Winning is a journey. Make sure to have the vision and do the work.

Abhishek Chandel
6 Min Read

Life itself is nothing but sort of a code we program our way through, one problem at a time. This is the only thing one needs to keep in mind while trying to be a competent programmer. All of us aim to reach a goal someday, and more often than not, we need support to realize that goal. Someone was that support for me in my journey. The only thing I am hoping to do is become that support for someone else that looks up to me.

Growing up in a small town near Rajasthan, you become a part of this inevitable culture of understanding stem fields as your only career option. Everyone around wishes to be a doctor or an engineer, and not that I am not happy being an Engineer today. Looking back on how all these things fell into places, I don’t think I was exposed to a lot of other options.

This is Abhishek Chandel, and I did my engineering at a reputed college in the state that is NIT Jaipur, following which I got placed in Samsung. The company as all of us know provided me with everything that I could have wished for in terms of exposure and growth, and even after having been a part of the organization for more than a decade now, I still feel like I am learning something new every day and that is phenomenal.

As a child, I was very curious. I was always looking for opportunities to explore possibilities in every direction and not just computers, I pedaled through storytelling and other creative dimensions of my personality as well. I think this inquisitiveness is what helped me develop a foundation for my being, where I could break the monotony and become who I wanted to be.

My tryst in the sphere of programming began somewhere in the middle of my high school days. Even though the things that I learned then were only basics, they did somehow form some sort of a liking that I eventually worked upon later in my college days. I began doing competitive programming and problem-solving exercises to boost my technique and skills but it only got serious when I found my confidant in my younger brother, who started to develop an interest similar to mine. We bonded over these problems and found their solutions together, and this shared experience somehow changed the whole game for me.

My college days were some of the best days of my life. However, the programming culture then was not even half of what it is today. People were figuring out what this engineering aspect meant for the world and the industry, and I somehow found my way into the cult. Having been interested in solving mathematical and physics problems all my life, programming felt like a world waiting to be explored. It somehow filled a void in my life that I never knew existed, and to feel this passion and interest so closely has been nothing short of a blessing.

I work in the capacity of a Chief Engineer here at Samsung, where I contribute technically in terms of designs and architectures of the products that we come up with.
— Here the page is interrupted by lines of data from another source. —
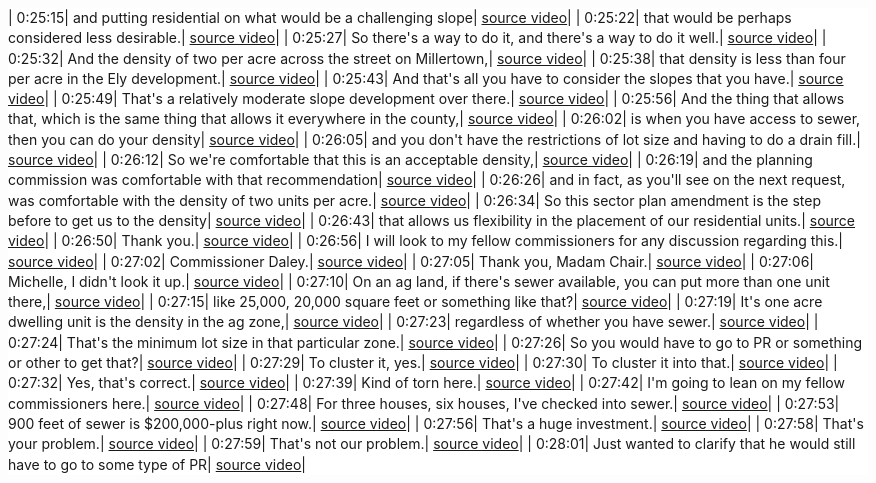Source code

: | 0:25:15| and putting residential on what would be a challenging slope| [source video](https://archive.org/details/co-com-r-267-221219-zoning?start=1515)|
| 0:25:22| that would be perhaps considered less desirable.| [source video](https://archive.org/details/co-com-r-267-221219-zoning?start=1522)|
| 0:25:27| So there's a way to do it, and there's a way to do it well.| [source video](https://archive.org/details/co-com-r-267-221219-zoning?start=1527)|
| 0:25:32| And the density of two per acre across the street on Millertown,| [source video](https://archive.org/details/co-com-r-267-221219-zoning?start=1532)|
| 0:25:38| that density is less than four per acre in the Ely development.| [source video](https://archive.org/details/co-com-r-267-221219-zoning?start=1538)|
| 0:25:43| And that's all you have to consider the slopes that you have.| [source video](https://archive.org/details/co-com-r-267-221219-zoning?start=1543)|
| 0:25:49| That's a relatively moderate slope development over there.| [source video](https://archive.org/details/co-com-r-267-221219-zoning?start=1549)|
| 0:25:56| And the thing that allows that, which is the same thing that allows it everywhere in the county,| [source video](https://archive.org/details/co-com-r-267-221219-zoning?start=1556)|
| 0:26:02| is when you have access to sewer, then you can do your density| [source video](https://archive.org/details/co-com-r-267-221219-zoning?start=1562)|
| 0:26:05| and you don't have the restrictions of lot size and having to do a drain fill.| [source video](https://archive.org/details/co-com-r-267-221219-zoning?start=1565)|
| 0:26:12| So we're comfortable that this is an acceptable density,| [source video](https://archive.org/details/co-com-r-267-221219-zoning?start=1572)|
| 0:26:19| and the planning commission was comfortable with that recommendation| [source video](https://archive.org/details/co-com-r-267-221219-zoning?start=1579)|
| 0:26:26| and in fact, as you'll see on the next request, was comfortable with the density of two units per acre.| [source video](https://archive.org/details/co-com-r-267-221219-zoning?start=1586)|
| 0:26:34| So this sector plan amendment is the step before to get us to the density| [source video](https://archive.org/details/co-com-r-267-221219-zoning?start=1594)|
| 0:26:43| that allows us flexibility in the placement of our residential units.| [source video](https://archive.org/details/co-com-r-267-221219-zoning?start=1603)|
| 0:26:50| Thank you.| [source video](https://archive.org/details/co-com-r-267-221219-zoning?start=1610)|
| 0:26:56| I will look to my fellow commissioners for any discussion regarding this.| [source video](https://archive.org/details/co-com-r-267-221219-zoning?start=1616)|
| 0:27:02| Commissioner Daley.| [source video](https://archive.org/details/co-com-r-267-221219-zoning?start=1622)|
| 0:27:05| Thank you, Madam Chair.| [source video](https://archive.org/details/co-com-r-267-221219-zoning?start=1625)|
| 0:27:06| Michelle, I didn't look it up.| [source video](https://archive.org/details/co-com-r-267-221219-zoning?start=1626)|
| 0:27:10| On an ag land, if there's sewer available, you can put more than one unit there,| [source video](https://archive.org/details/co-com-r-267-221219-zoning?start=1630)|
| 0:27:15| like 25,000, 20,000 square feet or something like that?| [source video](https://archive.org/details/co-com-r-267-221219-zoning?start=1635)|
| 0:27:19| It's one acre dwelling unit is the density in the ag zone,| [source video](https://archive.org/details/co-com-r-267-221219-zoning?start=1639)|
| 0:27:23| regardless of whether you have sewer.| [source video](https://archive.org/details/co-com-r-267-221219-zoning?start=1643)|
| 0:27:24| That's the minimum lot size in that particular zone.| [source video](https://archive.org/details/co-com-r-267-221219-zoning?start=1644)|
| 0:27:26| So you would have to go to PR or something or other to get that?| [source video](https://archive.org/details/co-com-r-267-221219-zoning?start=1646)|
| 0:27:29| To cluster it, yes.| [source video](https://archive.org/details/co-com-r-267-221219-zoning?start=1649)|
| 0:27:30| To cluster it into that.| [source video](https://archive.org/details/co-com-r-267-221219-zoning?start=1650)|
| 0:27:32| Yes, that's correct.| [source video](https://archive.org/details/co-com-r-267-221219-zoning?start=1652)|
| 0:27:39| Kind of torn here.| [source video](https://archive.org/details/co-com-r-267-221219-zoning?start=1659)|
| 0:27:42| I'm going to lean on my fellow commissioners here.| [source video](https://archive.org/details/co-com-r-267-221219-zoning?start=1662)|
| 0:27:48| For three houses, six houses, I've checked into sewer.| [source video](https://archive.org/details/co-com-r-267-221219-zoning?start=1668)|
| 0:27:53| 900 feet of sewer is $200,000-plus right now.| [source video](https://archive.org/details/co-com-r-267-221219-zoning?start=1673)|
| 0:27:56| That's a huge investment.| [source video](https://archive.org/details/co-com-r-267-221219-zoning?start=1676)|
| 0:27:58| That's your problem.| [source video](https://archive.org/details/co-com-r-267-221219-zoning?start=1678)|
| 0:27:59| That's not our problem.| [source video](https://archive.org/details/co-com-r-267-221219-zoning?start=1679)|
| 0:28:01| Just wanted to clarify that he would still have to go to some type of PR| [source video](https://archive.org/details/co-com-r-267-221219-zoning?start=1681)|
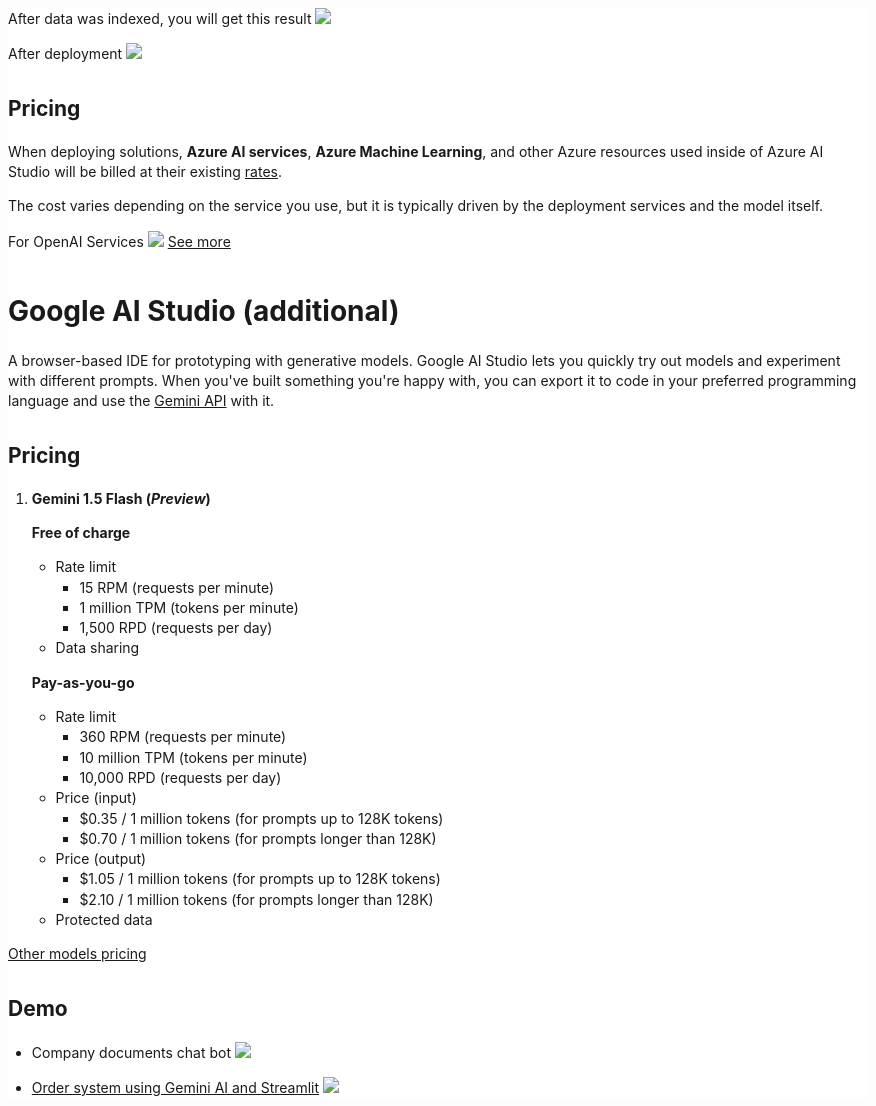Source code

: After data was indexed, you will get this result
![](https://i.imgur.com/AfG1ueD.png)

After deployment
![](https://i.imgur.com/WyIAAs9.png)

## Pricing

When deploying solutions, **Azure AI services**, **Azure Machine Learning**, and other Azure resources used inside of Azure AI Studio will be billed at their existing [rates](https://azure.microsoft.com/en-us/pricing/details/ai-studio/#pricing).

The cost varies depending on the service you use, but it is typically driven by the deployment services and the model itself.

For OpenAI Services
![](https://i.imgur.com/ZckTmMU.png)
[See more](https://azure.microsoft.com/en-us/pricing/details/cognitive-services/openai-service/)

# Google AI Studio (additional)

A browser-based IDE for prototyping with generative models. Google AI Studio lets you quickly try out models and experiment with different prompts. When you've built something you're happy with, you can export it to code in your preferred programming language and use the [Gemini API](https://ai.google.dev/gemini-api/docs/quickstart) with it.

## Pricing

1. **Gemini 1.5 Flash (_Preview_)**

   **Free of charge**

   - Rate limit
     - 15 RPM (requests per minute)
     - 1 million TPM (tokens per minute)
     - 1,500 RPD (requests per day)
   - Data sharing

   **Pay-as-you-go**

   - Rate limit
     - 360 RPM (requests per minute)
     - 10 million TPM (tokens per minute)
     - 10,000 RPD (requests per day)
   - Price (input)
     - $0.35 / 1 million tokens (for prompts up to 128K tokens)
     - $0.70 / 1 million tokens (for prompts longer than 128K)
   - Price (output)
     - $1.05 / 1 million tokens (for prompts up to 128K tokens)
     - $2.10 / 1 million tokens (for prompts longer than 128K)
   - Protected data

[Other models pricing](https://ai.google.dev/pricing)

## Demo

- Company documents chat bot
![](https://i.imgur.com/zrwYHlK.png)

- [Order system using Gemini AI and Streamlit](https://che-hoa.streamlit.app/)
![](https://i.imgur.com/XnqDlc5.png)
I have been a part of many dedicated teams that have developed vital algorithms for better system optimizations and functioning.

Teaching has always been a part of my life. Back in college, I used to be involved in various teaching jobs for a little extra money. However, now with Scaler, it is more of duty towards the community sort of thing. The idea of being associated with someone’s growth is an incredible motivation in all forms. To think that you helped form a skill in someone that is going to do nothing but support them is an incredible feeling and nothing but thankful for that.

I discovered Scaler primarily through the founder himself. Anshuman was one of the top programmers in the country when I was in college, and I have been following his work ever since. Stumbling upon Scaler as an initiative was purely coincidental.

My only advice for my mentees and the students who have just joined Scaler is to understand this duration as a journey towards your growth and come in with zero expectations. You will leave the establishment as a skilled person by all means, but materialistic dreams should never be your aim. Continue with the discipline, crack the idea of the problem and then work towards coding it. Everything else that comes as a consequence of your consistency then will be the cherry on top.